▸ What you need to do
All entries are to be copied exactly, with pictures removed.

*** Provided entries ***

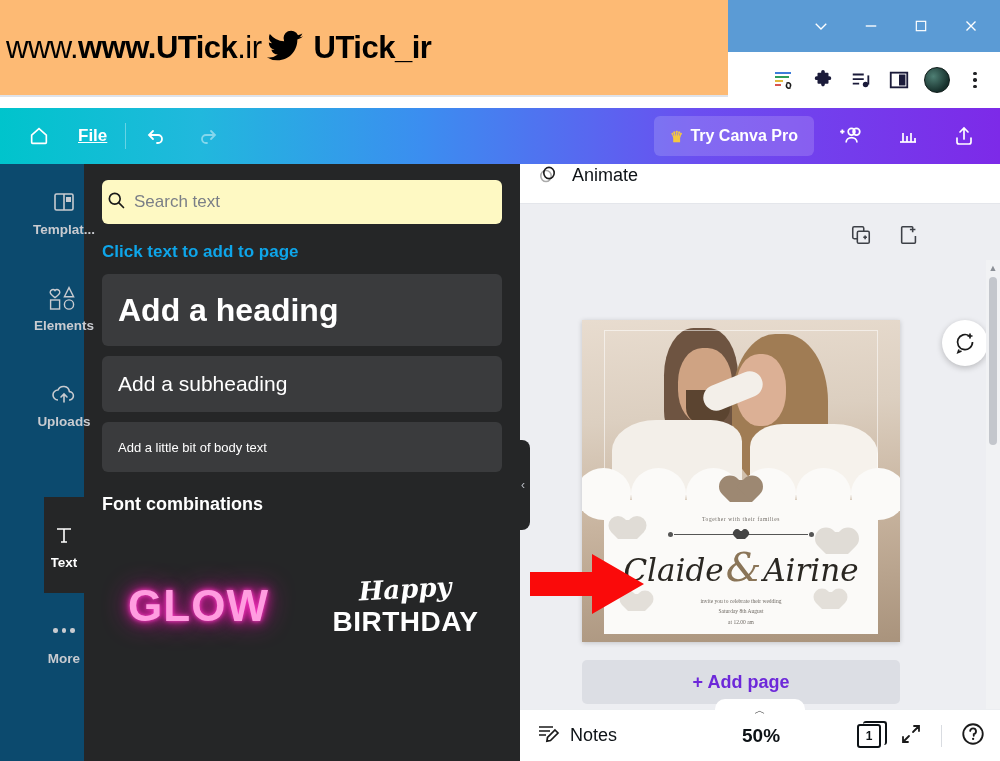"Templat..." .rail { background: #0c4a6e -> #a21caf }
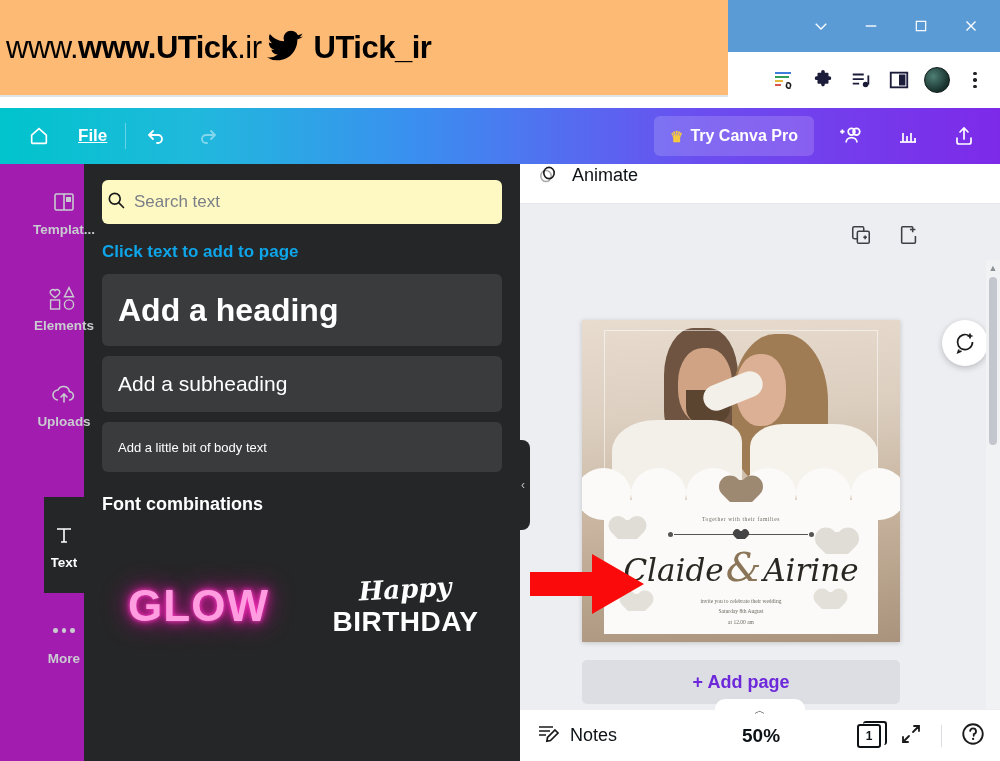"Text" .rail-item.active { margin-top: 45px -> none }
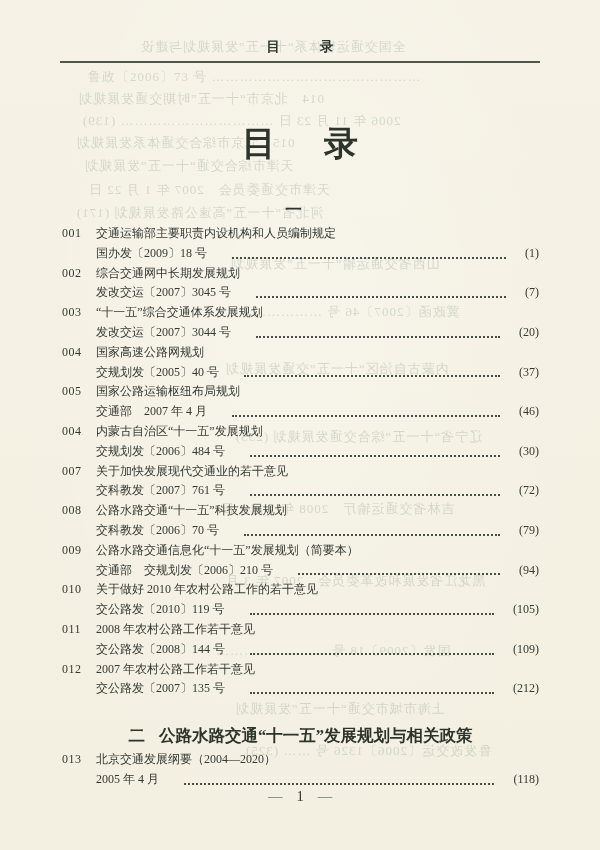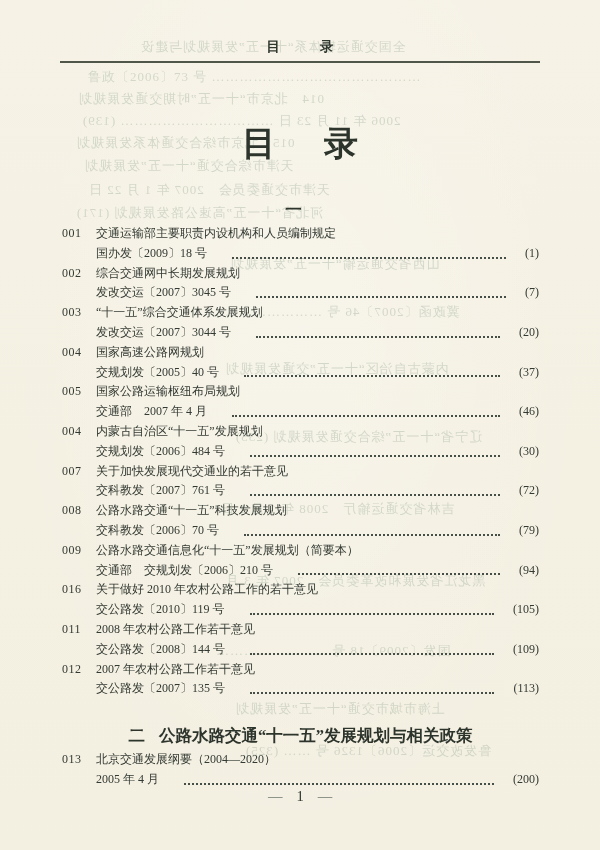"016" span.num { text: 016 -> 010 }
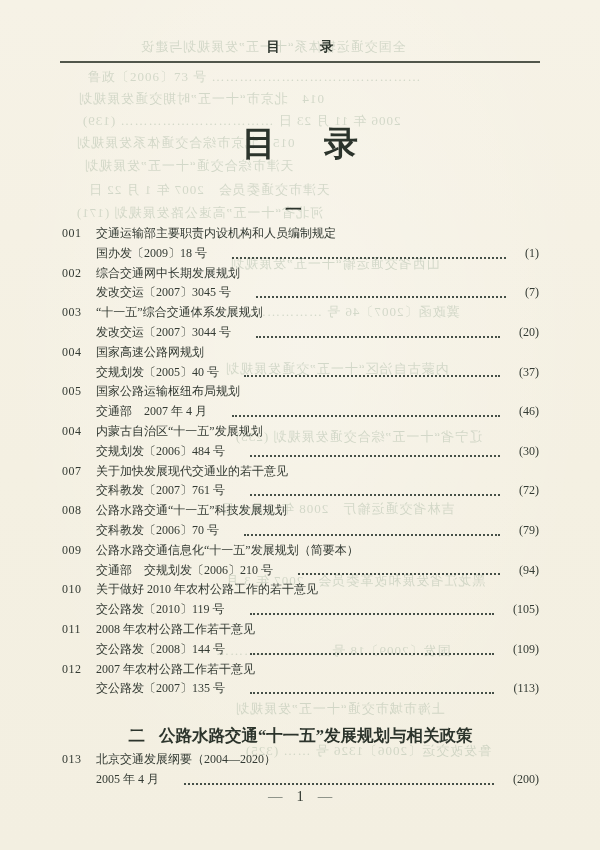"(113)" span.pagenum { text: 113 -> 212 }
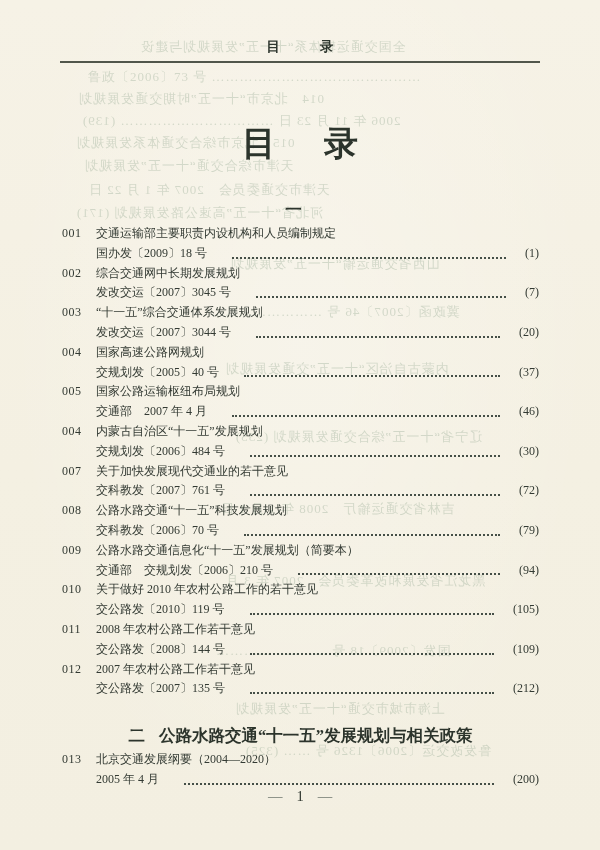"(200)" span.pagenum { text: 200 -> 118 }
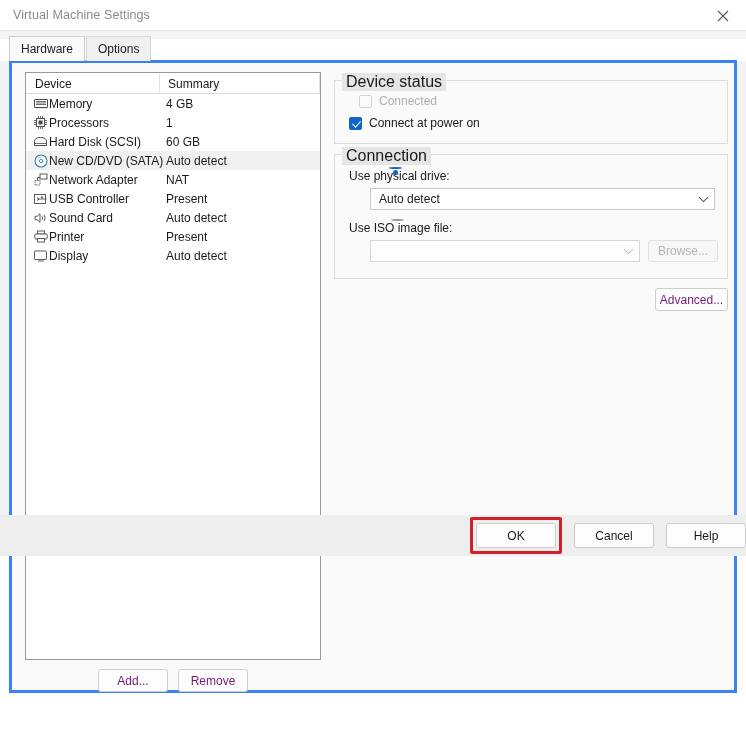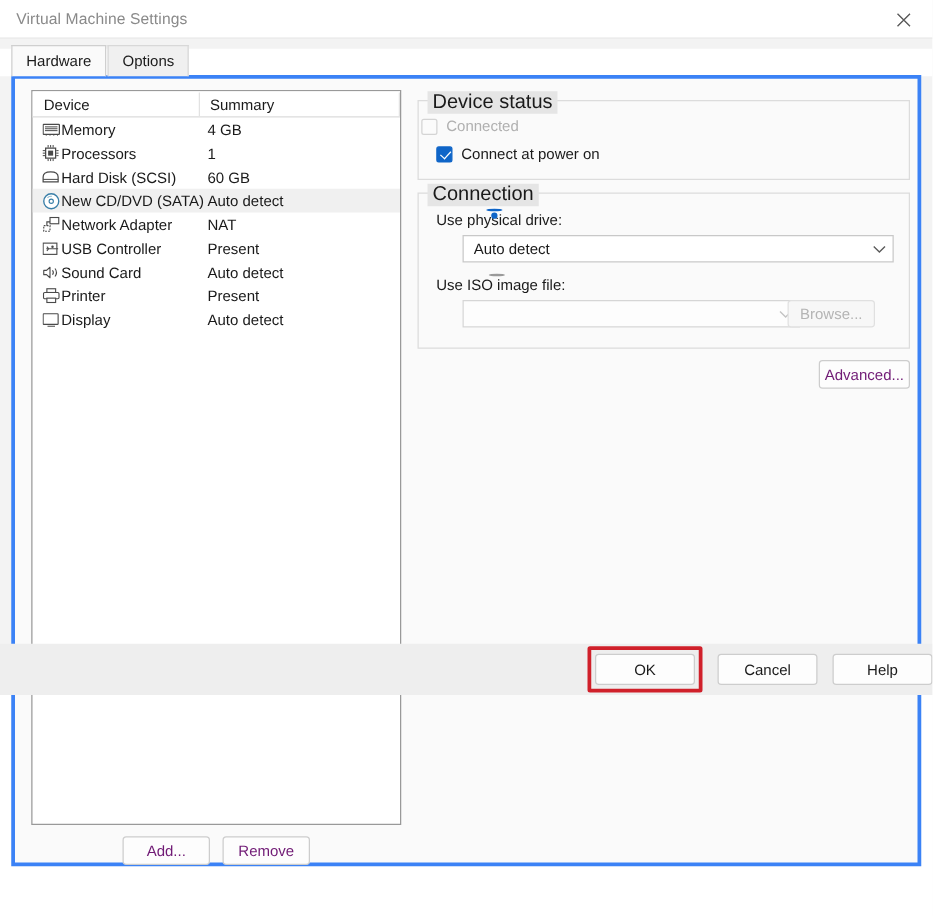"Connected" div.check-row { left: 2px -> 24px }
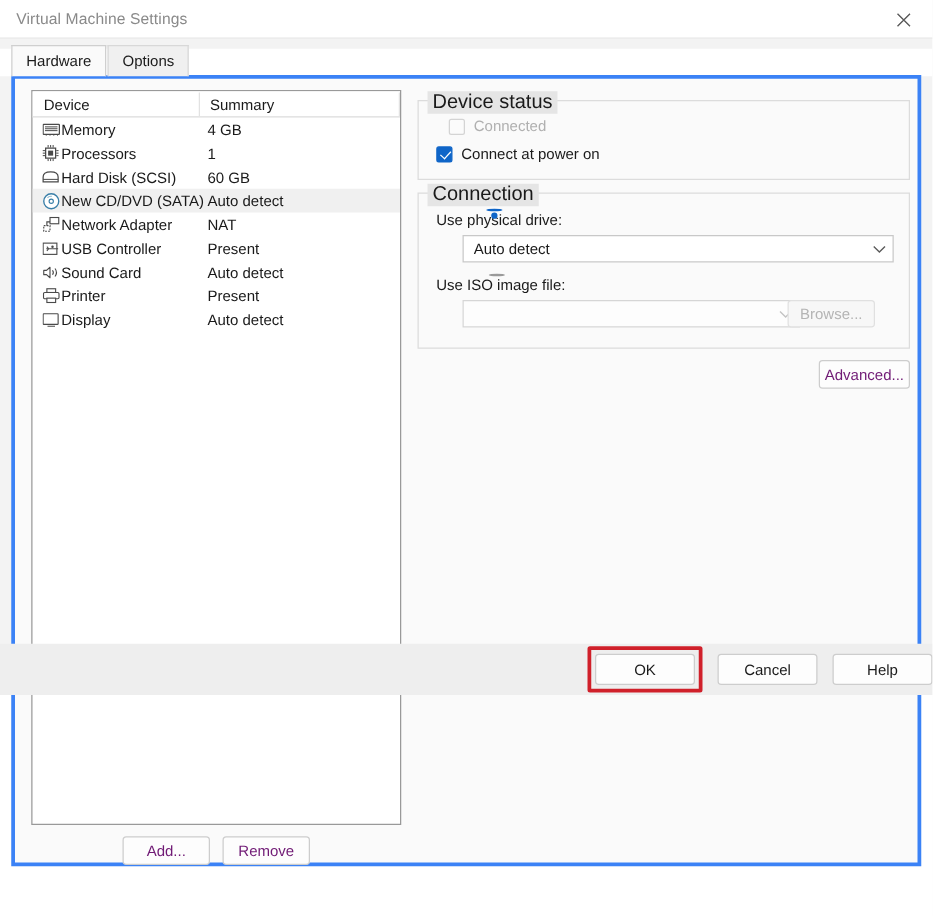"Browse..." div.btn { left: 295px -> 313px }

***

▸ Exercise answer
"Templat..." .rail { background: #0c4a6e -> #a21caf }
"Text" .rail-item.active { margin-top: 45px -> none }
"016" span.num { text: 016 -> 010 }
"(113)" span.pagenum { text: 113 -> 212 }
"(200)" span.pagenum { text: 200 -> 118 }
"Connected" div.check-row { left: 2px -> 24px }
"Browse..." div.btn { left: 295px -> 313px }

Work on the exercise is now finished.